— Data records —
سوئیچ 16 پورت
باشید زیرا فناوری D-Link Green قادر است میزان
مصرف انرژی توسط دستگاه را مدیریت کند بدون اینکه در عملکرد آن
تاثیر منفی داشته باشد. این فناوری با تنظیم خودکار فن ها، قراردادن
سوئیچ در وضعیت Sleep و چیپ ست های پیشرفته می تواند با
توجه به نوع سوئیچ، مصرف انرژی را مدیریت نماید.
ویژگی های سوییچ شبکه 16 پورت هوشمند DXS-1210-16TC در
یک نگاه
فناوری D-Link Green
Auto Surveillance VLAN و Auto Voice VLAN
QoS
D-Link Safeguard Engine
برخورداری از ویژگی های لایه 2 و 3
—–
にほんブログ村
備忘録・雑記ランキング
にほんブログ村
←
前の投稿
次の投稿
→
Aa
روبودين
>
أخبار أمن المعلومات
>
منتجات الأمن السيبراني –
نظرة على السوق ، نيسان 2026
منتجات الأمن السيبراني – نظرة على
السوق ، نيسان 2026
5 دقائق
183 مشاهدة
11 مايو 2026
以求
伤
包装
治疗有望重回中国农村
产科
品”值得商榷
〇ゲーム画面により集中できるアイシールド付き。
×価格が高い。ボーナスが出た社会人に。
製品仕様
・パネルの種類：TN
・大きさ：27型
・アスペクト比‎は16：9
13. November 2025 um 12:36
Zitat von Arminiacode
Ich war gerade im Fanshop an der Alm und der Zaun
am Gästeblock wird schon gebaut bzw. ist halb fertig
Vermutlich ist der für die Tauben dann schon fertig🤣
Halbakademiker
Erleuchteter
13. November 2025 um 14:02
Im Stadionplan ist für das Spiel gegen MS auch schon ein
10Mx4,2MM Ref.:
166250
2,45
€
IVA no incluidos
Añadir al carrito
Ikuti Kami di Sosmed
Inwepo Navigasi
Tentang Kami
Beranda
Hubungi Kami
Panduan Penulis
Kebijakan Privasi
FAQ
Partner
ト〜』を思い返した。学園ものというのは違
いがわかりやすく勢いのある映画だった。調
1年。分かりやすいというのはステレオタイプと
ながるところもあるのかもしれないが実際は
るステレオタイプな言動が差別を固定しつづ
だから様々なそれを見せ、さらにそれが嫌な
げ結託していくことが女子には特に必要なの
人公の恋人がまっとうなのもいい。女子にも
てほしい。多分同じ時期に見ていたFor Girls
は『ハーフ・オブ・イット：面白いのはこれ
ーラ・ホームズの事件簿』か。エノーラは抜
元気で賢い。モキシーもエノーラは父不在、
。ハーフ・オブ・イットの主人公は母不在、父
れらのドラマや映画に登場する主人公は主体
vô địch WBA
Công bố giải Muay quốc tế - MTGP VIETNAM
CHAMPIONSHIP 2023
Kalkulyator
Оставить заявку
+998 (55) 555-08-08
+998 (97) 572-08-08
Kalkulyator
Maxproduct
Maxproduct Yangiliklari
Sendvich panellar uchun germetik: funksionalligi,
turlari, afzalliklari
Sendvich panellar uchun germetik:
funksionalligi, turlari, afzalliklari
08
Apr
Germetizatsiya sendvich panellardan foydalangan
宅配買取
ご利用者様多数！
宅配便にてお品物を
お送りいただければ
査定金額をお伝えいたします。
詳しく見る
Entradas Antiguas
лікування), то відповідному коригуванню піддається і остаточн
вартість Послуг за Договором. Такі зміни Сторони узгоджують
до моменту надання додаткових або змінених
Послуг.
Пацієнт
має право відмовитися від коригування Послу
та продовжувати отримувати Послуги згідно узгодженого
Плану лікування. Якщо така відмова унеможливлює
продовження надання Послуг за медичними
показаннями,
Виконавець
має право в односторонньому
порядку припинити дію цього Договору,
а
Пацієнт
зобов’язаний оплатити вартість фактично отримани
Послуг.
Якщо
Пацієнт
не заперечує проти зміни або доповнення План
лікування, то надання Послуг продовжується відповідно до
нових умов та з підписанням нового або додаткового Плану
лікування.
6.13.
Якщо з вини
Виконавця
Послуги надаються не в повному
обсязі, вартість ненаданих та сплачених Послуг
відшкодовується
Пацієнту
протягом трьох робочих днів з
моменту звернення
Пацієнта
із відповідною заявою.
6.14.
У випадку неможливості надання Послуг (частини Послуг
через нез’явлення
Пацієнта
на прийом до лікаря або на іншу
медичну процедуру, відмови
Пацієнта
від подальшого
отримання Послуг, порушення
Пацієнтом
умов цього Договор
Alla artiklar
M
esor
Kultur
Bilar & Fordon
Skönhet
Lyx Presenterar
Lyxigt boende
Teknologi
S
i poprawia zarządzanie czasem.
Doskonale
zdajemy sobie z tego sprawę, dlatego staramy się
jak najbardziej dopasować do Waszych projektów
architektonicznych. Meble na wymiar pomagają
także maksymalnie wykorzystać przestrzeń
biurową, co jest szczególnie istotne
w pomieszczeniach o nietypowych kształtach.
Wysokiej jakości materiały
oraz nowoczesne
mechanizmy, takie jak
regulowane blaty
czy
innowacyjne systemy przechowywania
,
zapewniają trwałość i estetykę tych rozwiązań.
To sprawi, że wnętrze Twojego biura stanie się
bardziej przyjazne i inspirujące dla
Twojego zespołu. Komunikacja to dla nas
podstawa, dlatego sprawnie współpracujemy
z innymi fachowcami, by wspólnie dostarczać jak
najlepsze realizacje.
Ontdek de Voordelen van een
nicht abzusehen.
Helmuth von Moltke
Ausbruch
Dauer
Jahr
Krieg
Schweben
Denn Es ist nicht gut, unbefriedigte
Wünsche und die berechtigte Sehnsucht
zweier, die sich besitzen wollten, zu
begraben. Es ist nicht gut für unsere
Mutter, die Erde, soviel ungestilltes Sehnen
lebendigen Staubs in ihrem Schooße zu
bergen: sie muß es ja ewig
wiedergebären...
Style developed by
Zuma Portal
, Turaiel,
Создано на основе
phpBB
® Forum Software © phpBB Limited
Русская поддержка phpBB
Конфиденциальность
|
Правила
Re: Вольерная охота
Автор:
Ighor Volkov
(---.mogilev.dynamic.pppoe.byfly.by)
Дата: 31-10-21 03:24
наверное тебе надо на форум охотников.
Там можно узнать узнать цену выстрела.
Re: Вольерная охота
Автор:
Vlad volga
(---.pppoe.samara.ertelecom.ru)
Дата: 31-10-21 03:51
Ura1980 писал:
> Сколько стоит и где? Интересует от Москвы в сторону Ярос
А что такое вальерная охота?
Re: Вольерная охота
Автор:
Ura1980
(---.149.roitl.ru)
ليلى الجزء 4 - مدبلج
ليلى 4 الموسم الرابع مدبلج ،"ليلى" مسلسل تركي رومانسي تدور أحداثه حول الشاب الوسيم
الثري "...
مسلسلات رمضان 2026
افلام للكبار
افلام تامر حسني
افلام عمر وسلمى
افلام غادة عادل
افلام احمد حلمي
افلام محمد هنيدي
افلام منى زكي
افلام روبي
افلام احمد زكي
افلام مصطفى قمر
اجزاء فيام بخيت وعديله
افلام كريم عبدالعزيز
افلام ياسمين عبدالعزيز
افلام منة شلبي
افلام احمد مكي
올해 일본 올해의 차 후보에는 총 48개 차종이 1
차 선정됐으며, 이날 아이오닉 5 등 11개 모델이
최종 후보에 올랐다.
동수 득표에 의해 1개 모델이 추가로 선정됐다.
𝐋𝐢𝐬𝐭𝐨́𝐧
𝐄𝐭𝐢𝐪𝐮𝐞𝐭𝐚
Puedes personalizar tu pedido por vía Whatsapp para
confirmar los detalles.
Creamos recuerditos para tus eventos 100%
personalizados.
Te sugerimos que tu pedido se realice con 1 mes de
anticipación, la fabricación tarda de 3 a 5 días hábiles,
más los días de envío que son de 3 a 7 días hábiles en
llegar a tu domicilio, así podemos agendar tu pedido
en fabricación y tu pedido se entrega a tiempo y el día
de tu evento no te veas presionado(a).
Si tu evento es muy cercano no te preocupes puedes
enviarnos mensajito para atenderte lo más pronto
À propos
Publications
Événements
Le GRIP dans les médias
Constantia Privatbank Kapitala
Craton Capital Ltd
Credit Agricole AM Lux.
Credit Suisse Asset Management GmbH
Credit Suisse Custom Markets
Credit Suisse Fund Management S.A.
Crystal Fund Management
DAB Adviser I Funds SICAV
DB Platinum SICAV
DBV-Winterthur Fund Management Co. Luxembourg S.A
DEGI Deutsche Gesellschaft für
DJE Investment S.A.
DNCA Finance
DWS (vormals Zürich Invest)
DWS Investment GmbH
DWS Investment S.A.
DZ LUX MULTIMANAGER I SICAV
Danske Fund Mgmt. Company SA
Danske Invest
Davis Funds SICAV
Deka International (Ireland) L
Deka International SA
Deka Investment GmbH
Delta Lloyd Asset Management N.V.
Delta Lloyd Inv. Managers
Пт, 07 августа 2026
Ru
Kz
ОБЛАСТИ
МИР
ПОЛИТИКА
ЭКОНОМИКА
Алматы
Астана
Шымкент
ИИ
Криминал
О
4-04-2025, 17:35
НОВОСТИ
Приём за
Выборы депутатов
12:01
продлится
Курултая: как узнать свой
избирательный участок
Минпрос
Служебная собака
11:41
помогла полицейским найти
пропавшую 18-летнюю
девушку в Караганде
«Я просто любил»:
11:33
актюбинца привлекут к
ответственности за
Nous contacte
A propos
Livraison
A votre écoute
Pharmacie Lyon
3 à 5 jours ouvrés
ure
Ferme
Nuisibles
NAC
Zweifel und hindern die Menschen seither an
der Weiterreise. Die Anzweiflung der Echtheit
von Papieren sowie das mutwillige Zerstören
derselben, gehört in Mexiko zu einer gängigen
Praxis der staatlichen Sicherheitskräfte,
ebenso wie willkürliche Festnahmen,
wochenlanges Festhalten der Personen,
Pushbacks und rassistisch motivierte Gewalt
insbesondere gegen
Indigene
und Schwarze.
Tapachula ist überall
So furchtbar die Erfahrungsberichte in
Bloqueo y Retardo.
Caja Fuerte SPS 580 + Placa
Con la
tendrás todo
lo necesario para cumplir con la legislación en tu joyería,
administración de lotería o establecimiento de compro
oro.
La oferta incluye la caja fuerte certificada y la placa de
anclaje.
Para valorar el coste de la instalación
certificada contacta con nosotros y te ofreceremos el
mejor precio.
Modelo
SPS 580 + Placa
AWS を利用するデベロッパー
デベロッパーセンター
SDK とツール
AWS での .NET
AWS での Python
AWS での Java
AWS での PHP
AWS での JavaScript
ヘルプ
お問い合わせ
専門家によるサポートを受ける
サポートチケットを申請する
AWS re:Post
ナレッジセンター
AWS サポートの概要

— Exercise objective —
Please find each line in the records above that contains the word "certificada" and copy those lines out, treating uppercase and lowercase as different.

— Solution —
La oferta incluye la caja fuerte certificada y la placa de
certificada contacta con nosotros y te ofreceremos el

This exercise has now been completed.